Comprehensive health coverage for employees and families at little or no cost.
About the role
Who you are
- 10+ years as a Site Reliability Engineer, DevOps, or similar role in cloud-native environments (AWS focus)
- Deep technical proficiency with AWS services (EC2, EKS, S3, RDS, IAM, etc.)
- Expert-level experience managing, tuning, and scaling PostgreSQL databases
- Advanced skill in Terraform (modular design, environment promotion, CI/CD integration)
- Proficient in building and operating CI/CD systems (Gitlab CI, GitHub Actions, or equivalent)
- Hands-on experience with GitOps workflows (Argo CD, Flux, etc.)
- Strong knowledge of Kubernetes (deployment, scaling, networking, security)
- Experience with monitoring and logging stacks (DataDog, Prometheus, Grafana, ELK, etc.)
- Track record in designing, communicating, and executing complex infrastructure roadmaps
- Experience mentoring and enabling engineering teams
- Strong written and verbal communication skills
- Professional certifications (AWS Solutions Architect, Kubernetes, Terraform)
- Experience in fin-tech, SaaS, or high-compliance industries
- Exposure to data privacy regulations and secure software development practices
- Bachelors degree in computer science or similar
What the job involves
- We are seeking a seasoned Senior Site Reliability Engineer with deep expertise in AWS to own, architect, and continuously evolve Irwin’s core infrastructure
- You will plan, build, and optimize the systems that support our web applications and internal tools, ensuring scalability, reliability, observability, and security
- Your technical judgment, roadmap planning skills, and hands-on expertise will enable our engineering teams to ship features with velocity and confidence
- Design and execute long-term strategies for scalable, secure infrastructure to host the Irwin web application and associate tooling on AWS/EKS with PostgreSQL
- Architect and manage highly available cloud environments on EKS/Kubernetes using best practices for cost, performance, and security
- Oversee, tune, and ensure the high availability of large-scale PostgreSQL databases; optimize for performance, backup, disaster recovery, and observability.

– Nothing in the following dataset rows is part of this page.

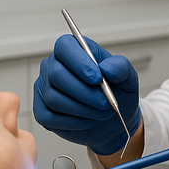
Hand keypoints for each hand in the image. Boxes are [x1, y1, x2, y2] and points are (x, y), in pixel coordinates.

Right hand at [33, 34, 140, 155]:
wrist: (114, 119)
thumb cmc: (117, 91)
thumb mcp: (127, 77)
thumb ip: (120, 67)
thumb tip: (106, 68)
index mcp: (73, 50)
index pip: (64, 46)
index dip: (79, 62)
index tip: (97, 78)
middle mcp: (53, 66)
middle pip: (56, 75)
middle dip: (85, 92)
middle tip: (105, 102)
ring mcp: (44, 89)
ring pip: (54, 98)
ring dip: (83, 109)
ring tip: (101, 111)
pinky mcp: (42, 111)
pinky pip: (49, 117)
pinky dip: (73, 121)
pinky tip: (88, 119)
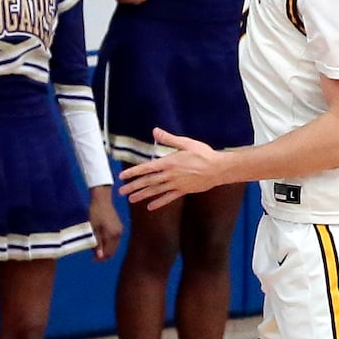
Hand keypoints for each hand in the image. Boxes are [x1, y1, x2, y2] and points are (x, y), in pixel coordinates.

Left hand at [87, 186, 122, 260]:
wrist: (102, 199)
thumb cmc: (95, 213)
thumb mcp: (93, 229)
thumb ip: (97, 243)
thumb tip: (100, 256)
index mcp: (113, 235)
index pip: (109, 253)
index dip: (101, 258)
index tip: (92, 259)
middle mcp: (119, 234)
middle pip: (112, 250)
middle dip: (104, 254)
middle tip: (93, 255)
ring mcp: (120, 230)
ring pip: (114, 245)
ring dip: (106, 248)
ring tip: (95, 247)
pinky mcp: (119, 226)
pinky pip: (114, 239)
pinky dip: (108, 242)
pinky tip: (101, 239)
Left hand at [119, 129, 234, 209]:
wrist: (218, 169)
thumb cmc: (203, 154)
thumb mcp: (186, 143)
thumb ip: (169, 138)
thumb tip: (154, 131)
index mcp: (169, 162)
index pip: (147, 168)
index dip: (134, 172)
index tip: (122, 176)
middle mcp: (170, 175)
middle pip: (148, 182)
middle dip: (134, 186)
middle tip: (121, 192)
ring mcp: (176, 184)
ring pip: (156, 191)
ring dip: (143, 195)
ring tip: (131, 200)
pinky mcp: (183, 191)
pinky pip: (168, 198)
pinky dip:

Bonus points for experience using Snowflake or other OLAP systems
- Lead the adoption and maintenance of Terraform workflows to manage infrastructure; ensure reproducibility, modularity, and CI/CD integration
- Build, maintain and scale CI/CD pipelines using GitOps principles to automate deployments, reduce risk, and speed up delivery cycles
- Design, deploy, and manage production-grade Kubernetes clusters; automate scaling and implement robust security practices
- Implement monitoring, logging, and alerting solutions; establish best practices for incident detection and resolution
- Apply industry best practices for infrastructure and data security; ensure governance and compliance with relevant standards (e.g., SOC2, GDPR)

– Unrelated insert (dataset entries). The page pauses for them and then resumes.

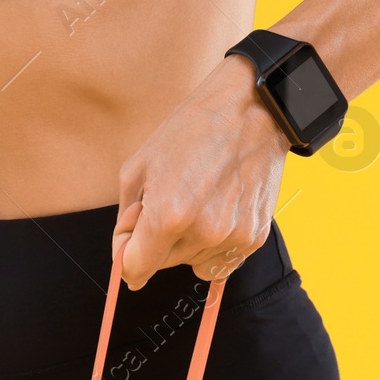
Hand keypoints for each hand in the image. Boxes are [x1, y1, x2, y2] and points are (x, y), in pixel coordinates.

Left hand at [114, 54, 291, 289]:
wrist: (251, 110)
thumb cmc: (193, 130)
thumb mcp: (139, 166)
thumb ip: (127, 217)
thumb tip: (126, 252)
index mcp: (168, 215)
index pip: (135, 269)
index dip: (126, 255)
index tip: (130, 242)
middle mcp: (203, 233)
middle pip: (163, 266)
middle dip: (157, 242)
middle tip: (168, 202)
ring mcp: (232, 237)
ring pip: (193, 262)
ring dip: (187, 242)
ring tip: (198, 201)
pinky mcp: (254, 237)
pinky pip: (221, 260)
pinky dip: (214, 243)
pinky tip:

- Mentor SRE peers and engineering teams on DevOps/SRE methodologies; document, communicate, and evangelize infrastructure best practices
The application process
- Please attach your resume and a cover letter describing your approach to architecting scalable infrastructure and your experience with AWS, PostgreSQL, Terraform, GitOps, CI/CD, and Kubernetes
Benefits
- A competitive package offering generous paid time off for personal, vacation, parental, and medical leave.
- Comprehensive health coverage for employees and their families, at little or no cost to employees.
- Discounted services at gyms and wellness facilities.
- Free working lunch in the office Monday through Thursday.
- A social community involved in sports, charities, and in-office events.
- Certification reimbursement for eligible expenses related to the CFA, IPM, CAIA, and FRM exams.